◆ **Goal of the exercise**: Search for the word "Final" in the entries. Each line that holds it should be copied.

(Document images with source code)

☆ ☆ ☆ ☆

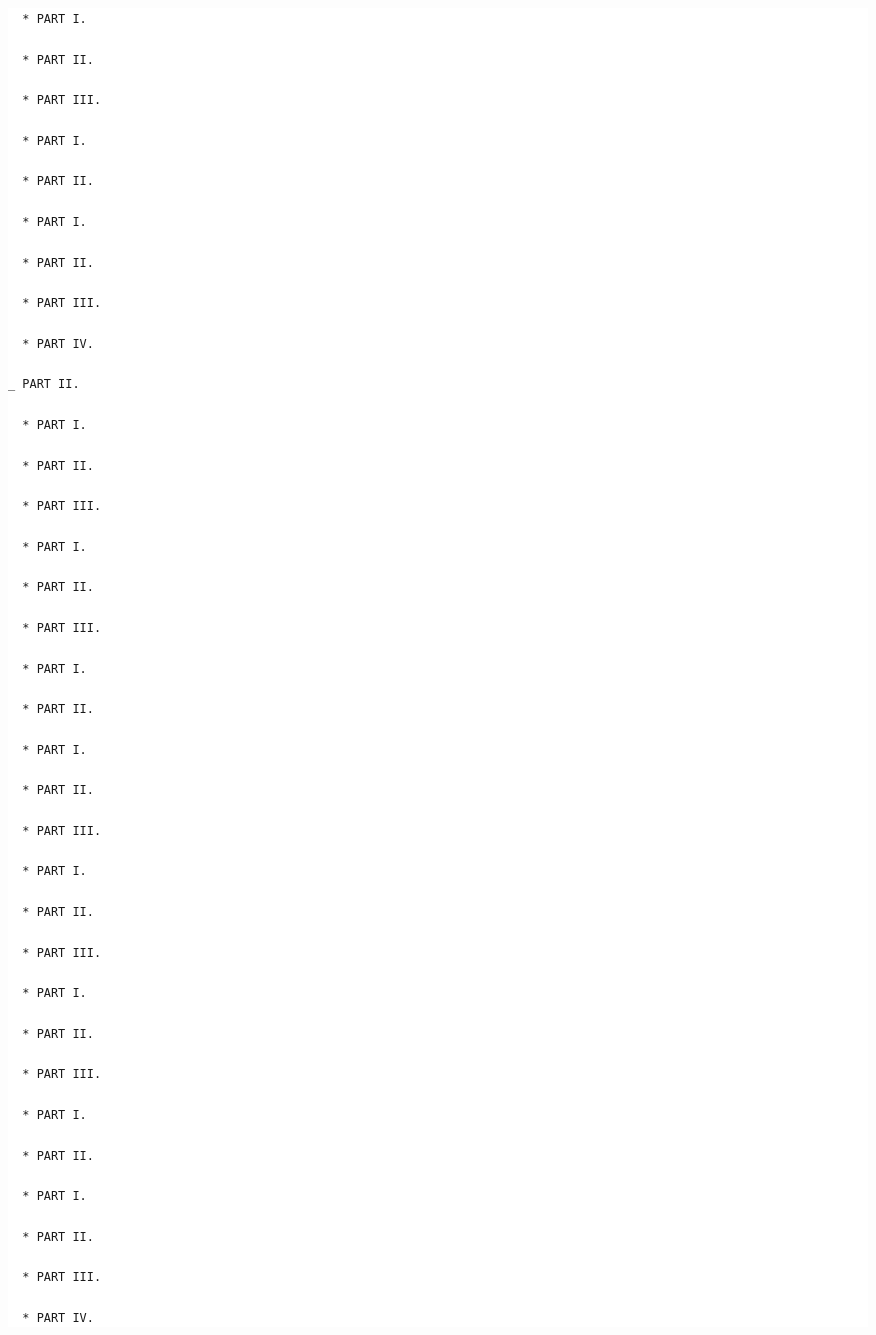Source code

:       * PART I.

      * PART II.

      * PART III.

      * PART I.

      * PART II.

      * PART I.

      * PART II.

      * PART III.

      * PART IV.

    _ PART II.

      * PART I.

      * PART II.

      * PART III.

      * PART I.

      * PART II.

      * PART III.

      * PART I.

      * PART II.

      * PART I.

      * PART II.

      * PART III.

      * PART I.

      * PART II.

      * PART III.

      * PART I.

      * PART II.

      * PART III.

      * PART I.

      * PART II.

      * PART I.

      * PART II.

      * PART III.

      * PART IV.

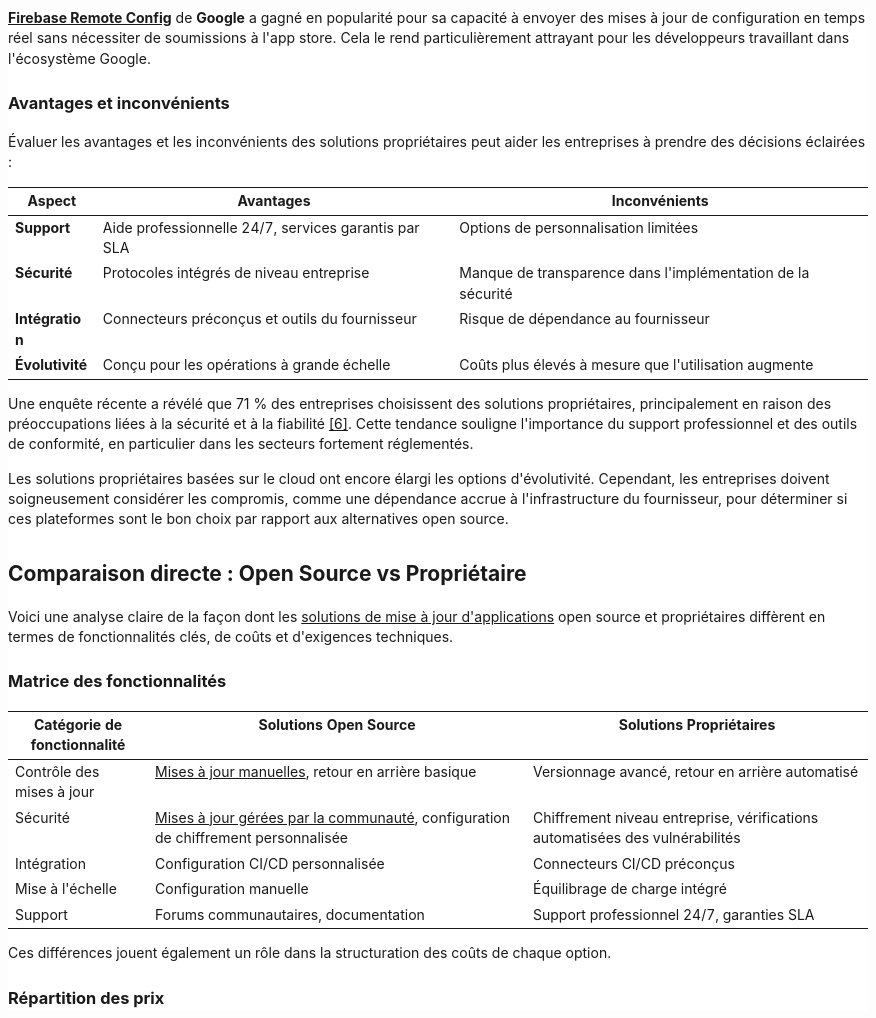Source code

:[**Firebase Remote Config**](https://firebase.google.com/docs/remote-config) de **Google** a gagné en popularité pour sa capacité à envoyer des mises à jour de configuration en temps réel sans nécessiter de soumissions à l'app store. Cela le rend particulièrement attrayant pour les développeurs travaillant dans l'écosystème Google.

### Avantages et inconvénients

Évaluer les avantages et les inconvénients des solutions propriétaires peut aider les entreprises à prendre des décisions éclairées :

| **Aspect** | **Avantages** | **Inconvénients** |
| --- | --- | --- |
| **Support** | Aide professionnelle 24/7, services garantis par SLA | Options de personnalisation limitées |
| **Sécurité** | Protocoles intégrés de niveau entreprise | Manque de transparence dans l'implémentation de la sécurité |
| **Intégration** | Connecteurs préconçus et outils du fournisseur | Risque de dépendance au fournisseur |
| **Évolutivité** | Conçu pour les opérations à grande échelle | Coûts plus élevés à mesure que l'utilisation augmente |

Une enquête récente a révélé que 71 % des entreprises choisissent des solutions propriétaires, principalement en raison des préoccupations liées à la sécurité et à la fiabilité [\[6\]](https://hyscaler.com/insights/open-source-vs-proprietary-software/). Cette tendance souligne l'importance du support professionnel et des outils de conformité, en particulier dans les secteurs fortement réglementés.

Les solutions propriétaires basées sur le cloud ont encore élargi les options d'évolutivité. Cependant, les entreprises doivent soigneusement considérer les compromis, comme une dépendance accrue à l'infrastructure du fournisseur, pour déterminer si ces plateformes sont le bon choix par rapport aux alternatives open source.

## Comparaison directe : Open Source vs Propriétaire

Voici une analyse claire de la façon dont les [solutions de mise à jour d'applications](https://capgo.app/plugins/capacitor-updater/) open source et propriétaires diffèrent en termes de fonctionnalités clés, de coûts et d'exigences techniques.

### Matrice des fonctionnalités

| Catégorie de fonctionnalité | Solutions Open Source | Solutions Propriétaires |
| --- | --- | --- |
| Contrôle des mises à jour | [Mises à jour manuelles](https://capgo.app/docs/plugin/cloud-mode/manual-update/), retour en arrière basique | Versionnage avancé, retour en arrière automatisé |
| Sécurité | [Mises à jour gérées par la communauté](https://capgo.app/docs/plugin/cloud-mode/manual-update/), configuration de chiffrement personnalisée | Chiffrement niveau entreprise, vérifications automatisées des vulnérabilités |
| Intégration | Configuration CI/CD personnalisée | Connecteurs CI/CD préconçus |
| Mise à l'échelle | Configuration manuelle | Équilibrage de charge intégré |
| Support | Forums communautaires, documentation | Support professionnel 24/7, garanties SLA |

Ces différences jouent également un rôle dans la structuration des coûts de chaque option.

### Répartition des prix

☆ ☆ ☆ ☆

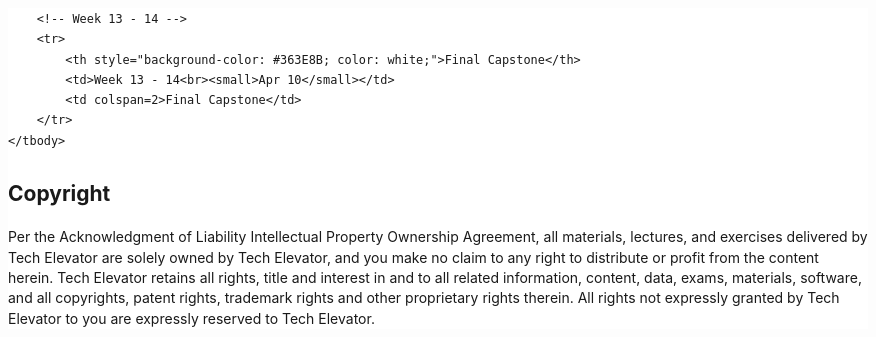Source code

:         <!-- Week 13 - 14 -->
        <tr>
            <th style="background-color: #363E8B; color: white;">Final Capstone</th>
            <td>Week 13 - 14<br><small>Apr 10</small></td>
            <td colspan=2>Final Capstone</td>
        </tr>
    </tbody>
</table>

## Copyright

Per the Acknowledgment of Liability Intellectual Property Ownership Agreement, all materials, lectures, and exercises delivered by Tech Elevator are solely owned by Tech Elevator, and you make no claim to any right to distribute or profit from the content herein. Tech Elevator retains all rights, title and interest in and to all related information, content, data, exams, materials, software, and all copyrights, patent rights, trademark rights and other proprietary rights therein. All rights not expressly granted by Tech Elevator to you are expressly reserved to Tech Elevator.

☆ ☆ ☆ ☆

◆ **Exercise solution**:
            <th style="background-color: #363E8B; color: white;">Final Capstone</th>
            <td colspan=2>Final Capstone</td>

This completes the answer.